INSTRUCTIONS TO FOLLOW - Go through the records and tally the lines that include the word "PlatformVers". The answer is that total alone.

EXERCISE DATA -
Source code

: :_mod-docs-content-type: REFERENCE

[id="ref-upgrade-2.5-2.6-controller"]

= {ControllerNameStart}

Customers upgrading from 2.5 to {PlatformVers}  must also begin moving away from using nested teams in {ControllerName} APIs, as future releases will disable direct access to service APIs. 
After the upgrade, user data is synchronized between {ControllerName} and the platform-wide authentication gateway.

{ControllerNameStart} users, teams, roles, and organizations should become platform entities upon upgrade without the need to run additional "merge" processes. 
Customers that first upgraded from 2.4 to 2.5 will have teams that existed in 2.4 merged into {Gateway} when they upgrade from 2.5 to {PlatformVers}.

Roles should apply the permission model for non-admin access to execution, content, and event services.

FINISHED TASK - 2